_Instructions for the task_.
Pull each line containing "categories" out of the listing below.

_Entries shown_.
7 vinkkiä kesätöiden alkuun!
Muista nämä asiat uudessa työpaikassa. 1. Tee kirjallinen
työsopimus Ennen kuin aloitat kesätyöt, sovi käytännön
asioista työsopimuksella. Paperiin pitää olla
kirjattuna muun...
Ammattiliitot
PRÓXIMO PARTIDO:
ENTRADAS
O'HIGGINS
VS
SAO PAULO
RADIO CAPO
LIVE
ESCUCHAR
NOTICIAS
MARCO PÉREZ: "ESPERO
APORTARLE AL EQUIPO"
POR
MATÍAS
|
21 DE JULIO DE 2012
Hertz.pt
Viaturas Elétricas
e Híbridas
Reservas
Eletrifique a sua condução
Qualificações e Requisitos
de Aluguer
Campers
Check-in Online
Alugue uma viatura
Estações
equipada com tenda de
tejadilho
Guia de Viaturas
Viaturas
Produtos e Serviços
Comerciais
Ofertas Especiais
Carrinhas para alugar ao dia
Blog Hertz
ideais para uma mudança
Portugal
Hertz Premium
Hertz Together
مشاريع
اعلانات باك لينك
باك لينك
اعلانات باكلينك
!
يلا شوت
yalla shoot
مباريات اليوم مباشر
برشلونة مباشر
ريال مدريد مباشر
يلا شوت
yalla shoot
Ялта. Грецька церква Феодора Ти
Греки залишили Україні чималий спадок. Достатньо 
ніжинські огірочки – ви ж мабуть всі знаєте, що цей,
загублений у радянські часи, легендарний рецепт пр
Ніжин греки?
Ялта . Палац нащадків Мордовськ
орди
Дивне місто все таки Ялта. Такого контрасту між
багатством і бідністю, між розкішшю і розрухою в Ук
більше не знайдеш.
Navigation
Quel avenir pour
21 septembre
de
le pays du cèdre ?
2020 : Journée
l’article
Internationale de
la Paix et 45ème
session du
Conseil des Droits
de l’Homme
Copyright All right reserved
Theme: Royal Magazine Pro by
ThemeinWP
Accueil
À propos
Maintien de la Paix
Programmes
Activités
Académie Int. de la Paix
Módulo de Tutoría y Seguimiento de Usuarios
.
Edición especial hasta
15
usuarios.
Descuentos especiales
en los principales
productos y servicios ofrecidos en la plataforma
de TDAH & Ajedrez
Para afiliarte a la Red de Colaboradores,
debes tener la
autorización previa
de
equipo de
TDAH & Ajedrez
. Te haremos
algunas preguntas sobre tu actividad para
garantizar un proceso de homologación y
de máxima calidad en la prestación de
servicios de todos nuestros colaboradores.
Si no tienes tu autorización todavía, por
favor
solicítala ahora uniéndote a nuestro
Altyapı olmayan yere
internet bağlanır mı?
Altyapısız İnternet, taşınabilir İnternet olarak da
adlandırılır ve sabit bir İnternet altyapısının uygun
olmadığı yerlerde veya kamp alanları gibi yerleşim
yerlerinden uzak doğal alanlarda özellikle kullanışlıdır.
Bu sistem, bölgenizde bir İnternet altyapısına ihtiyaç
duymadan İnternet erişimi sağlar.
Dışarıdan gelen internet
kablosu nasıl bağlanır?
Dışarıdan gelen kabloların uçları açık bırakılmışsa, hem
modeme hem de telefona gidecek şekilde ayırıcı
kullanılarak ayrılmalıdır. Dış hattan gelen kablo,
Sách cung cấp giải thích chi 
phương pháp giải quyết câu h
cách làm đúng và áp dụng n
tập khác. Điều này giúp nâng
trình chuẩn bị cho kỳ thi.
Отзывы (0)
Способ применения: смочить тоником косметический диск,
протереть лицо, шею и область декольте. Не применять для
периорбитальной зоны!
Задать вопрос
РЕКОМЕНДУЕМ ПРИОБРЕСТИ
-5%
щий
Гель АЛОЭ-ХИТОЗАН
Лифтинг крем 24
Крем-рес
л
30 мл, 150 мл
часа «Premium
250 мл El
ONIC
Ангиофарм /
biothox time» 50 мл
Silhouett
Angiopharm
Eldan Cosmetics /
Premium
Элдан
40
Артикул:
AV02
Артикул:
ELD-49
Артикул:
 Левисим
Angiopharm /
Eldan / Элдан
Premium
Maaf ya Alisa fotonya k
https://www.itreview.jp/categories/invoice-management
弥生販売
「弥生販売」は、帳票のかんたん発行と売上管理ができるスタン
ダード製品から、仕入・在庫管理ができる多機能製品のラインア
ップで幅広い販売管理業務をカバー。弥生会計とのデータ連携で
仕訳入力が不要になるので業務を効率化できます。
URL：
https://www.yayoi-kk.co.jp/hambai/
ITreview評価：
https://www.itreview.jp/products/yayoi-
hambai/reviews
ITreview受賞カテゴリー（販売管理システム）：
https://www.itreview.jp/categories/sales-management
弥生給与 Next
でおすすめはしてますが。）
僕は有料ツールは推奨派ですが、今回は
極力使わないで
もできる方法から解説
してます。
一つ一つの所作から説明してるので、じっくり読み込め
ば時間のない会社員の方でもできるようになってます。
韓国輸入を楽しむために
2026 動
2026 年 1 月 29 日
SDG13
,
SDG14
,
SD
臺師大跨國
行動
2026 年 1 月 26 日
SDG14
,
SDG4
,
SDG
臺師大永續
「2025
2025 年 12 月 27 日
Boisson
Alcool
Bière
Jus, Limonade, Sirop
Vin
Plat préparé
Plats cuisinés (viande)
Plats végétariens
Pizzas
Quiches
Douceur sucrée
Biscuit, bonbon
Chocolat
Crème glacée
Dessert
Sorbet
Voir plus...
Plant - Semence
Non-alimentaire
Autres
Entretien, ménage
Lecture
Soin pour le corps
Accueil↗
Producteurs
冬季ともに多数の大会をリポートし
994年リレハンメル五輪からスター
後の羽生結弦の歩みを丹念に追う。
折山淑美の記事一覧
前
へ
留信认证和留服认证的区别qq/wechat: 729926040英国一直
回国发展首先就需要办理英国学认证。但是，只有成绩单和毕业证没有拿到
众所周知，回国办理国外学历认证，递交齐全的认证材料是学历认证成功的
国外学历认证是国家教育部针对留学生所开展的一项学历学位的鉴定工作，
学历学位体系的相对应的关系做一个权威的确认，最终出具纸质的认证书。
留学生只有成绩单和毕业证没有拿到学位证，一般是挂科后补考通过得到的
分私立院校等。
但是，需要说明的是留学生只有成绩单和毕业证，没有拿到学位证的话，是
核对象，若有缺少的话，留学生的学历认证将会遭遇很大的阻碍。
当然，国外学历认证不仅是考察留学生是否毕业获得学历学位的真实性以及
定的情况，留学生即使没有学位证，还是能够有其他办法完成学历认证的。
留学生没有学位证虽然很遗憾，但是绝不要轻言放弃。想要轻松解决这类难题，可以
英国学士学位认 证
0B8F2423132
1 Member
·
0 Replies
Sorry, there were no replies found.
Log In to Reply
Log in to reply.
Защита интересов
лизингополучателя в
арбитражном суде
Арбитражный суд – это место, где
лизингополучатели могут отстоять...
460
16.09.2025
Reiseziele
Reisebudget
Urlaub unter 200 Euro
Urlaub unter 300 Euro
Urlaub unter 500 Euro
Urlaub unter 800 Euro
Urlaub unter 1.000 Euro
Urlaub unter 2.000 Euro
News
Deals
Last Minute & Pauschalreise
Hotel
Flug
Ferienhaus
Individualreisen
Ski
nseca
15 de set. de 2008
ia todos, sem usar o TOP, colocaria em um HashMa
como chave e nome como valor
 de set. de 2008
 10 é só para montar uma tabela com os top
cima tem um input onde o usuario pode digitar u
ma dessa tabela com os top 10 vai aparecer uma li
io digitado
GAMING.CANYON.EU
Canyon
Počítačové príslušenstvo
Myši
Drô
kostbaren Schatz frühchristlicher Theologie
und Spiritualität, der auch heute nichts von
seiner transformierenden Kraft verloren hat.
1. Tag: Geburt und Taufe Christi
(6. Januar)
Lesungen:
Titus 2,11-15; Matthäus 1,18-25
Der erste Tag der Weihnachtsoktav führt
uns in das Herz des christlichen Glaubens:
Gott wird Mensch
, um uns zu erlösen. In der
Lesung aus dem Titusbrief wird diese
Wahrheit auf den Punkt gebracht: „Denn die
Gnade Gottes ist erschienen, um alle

_Final answer_.
https://www.itreview.jp/categories/invoice-management
https://www.itreview.jp/categories/sales-management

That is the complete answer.